In it, but not of it. TPM DC
Vitter's bill, they say, doesn't require BP to do anything, doesn't address the systemic problem of the liability cap, and may not even be constitutional -- all things the Democratic alternative, pushed by Rep. Rush Holt (D-NJ) and Sen. Bob Menendez (D-NJ), would address.
"This bill has massive loopholes that BP could walk right through, and it leaves in place the liability limit for every future oil spill," Menendez spokesman Afshin Mohamadi tells me. "Protecting oil companies is a political albatross around the necks of Republicans, so they are using this bill as a talking point. But it's nothing more that -- it has no teeth."
Vitter's bill is based upon BP's public promise to pay damages well in excess of the $75 million they're bound by law to pay. Given that commitment, Vitter's legislation requires the Interior Secretary to renegotiate BP's lease on the drilling site of the Deepwater Horizon well to make the company's exposure unlimited. But what if BP refuses to renegotiate or doesn't agree to the terms the Interior Department proposes?
"BP could just walk away from the renegotiation and say 'take back your lease,'" emails John Lowe, the George W. Hutchison Professor of Energy Law at Southern Methodist University. "[W]ere I representing BP and this bill became law, that would be my position."
Lowe adds, however, that political and business constraints would likely prevent BP from behaving so ruthlessly.
According to Kevin Franck, spokesman for the Louisiana Democrats, who hope to unseat Vitter this November, it would be more accurate to say "Vitter's bill could create a situation under which BP could possibly and voluntarily pay more than $75 million under Oil Pollution Act.
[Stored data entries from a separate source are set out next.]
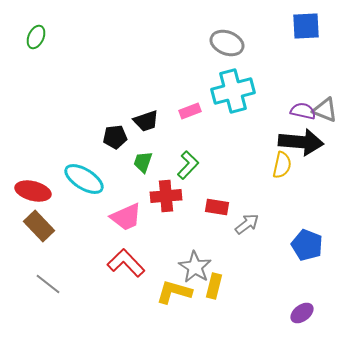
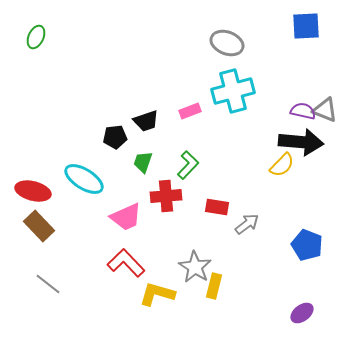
yellow semicircle: rotated 32 degrees clockwise
yellow L-shape: moved 17 px left, 2 px down
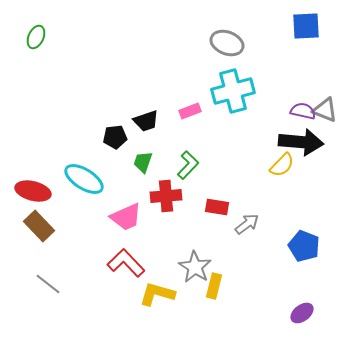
blue pentagon: moved 3 px left, 1 px down
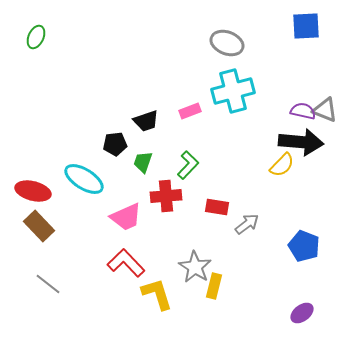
black pentagon: moved 7 px down
yellow L-shape: rotated 57 degrees clockwise
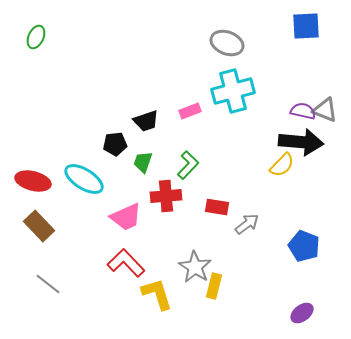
red ellipse: moved 10 px up
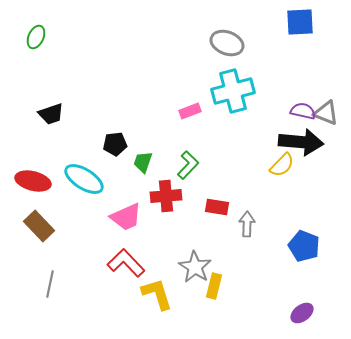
blue square: moved 6 px left, 4 px up
gray triangle: moved 1 px right, 3 px down
black trapezoid: moved 95 px left, 7 px up
gray arrow: rotated 50 degrees counterclockwise
gray line: moved 2 px right; rotated 64 degrees clockwise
It does not require BP to do a single thing."
Democrats on the Hill will soon be circulating this fact sheet that lists all of their objections to the Vitter plan. One of the main criticisms, as explained in this letter by Stephen Vladick, Professor of Law at American University, is that by singling out a single company, the Vitter plan might violate the Constitution's Bill of Attainder Clause.
Democrats may have problems of their own, though. What Holt and Menendez propose to do -- retroactively lift the cap on oil companies -- raises legal issues as well. They suggest that the Superfund bill of 1980, which forced polluters to pay for cleanup of toxic waste, is a comparable precedent. The Justice Department, anticipating this argument, has publicly stated that there would be no legal impediment to retroactively raising the cap.
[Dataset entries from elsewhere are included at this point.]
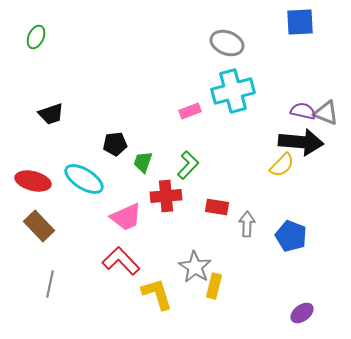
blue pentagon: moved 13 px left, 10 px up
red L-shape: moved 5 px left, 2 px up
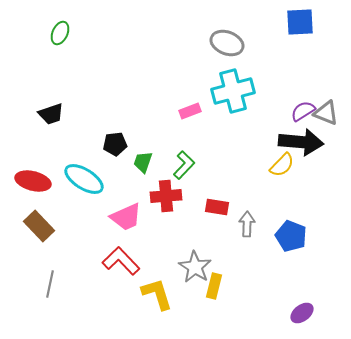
green ellipse: moved 24 px right, 4 px up
purple semicircle: rotated 45 degrees counterclockwise
green L-shape: moved 4 px left
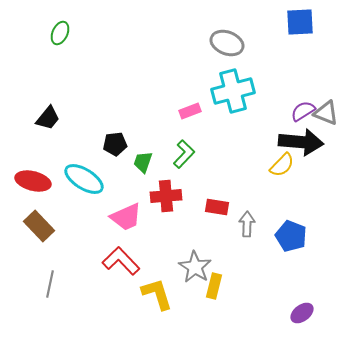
black trapezoid: moved 3 px left, 4 px down; rotated 32 degrees counterclockwise
green L-shape: moved 11 px up
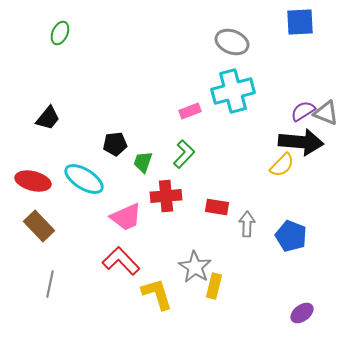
gray ellipse: moved 5 px right, 1 px up
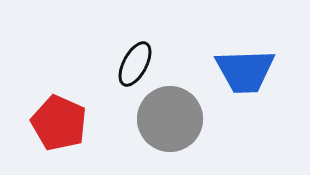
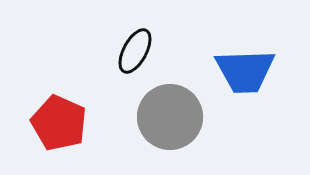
black ellipse: moved 13 px up
gray circle: moved 2 px up
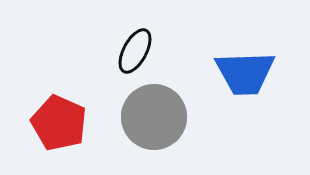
blue trapezoid: moved 2 px down
gray circle: moved 16 px left
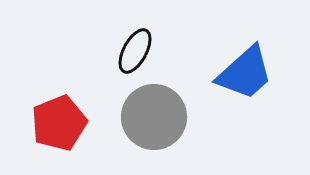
blue trapezoid: rotated 40 degrees counterclockwise
red pentagon: rotated 26 degrees clockwise
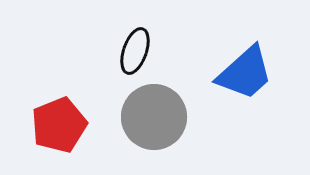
black ellipse: rotated 9 degrees counterclockwise
red pentagon: moved 2 px down
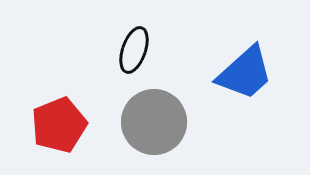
black ellipse: moved 1 px left, 1 px up
gray circle: moved 5 px down
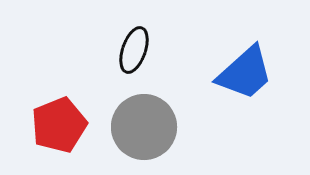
gray circle: moved 10 px left, 5 px down
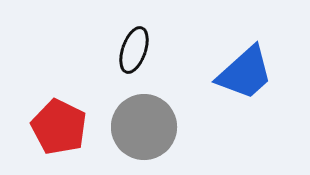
red pentagon: moved 2 px down; rotated 24 degrees counterclockwise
The issue has become so politically potent that you can bet Democrats will keep hammering away to get their bill through Congress. But if nothing passes, the next best hope for assuring that BP covers all damages might be if the courts find that the company acted with gross negligence in causing the spill or violated federal law or regulations. If that happens, then the liability cap disappears altogether.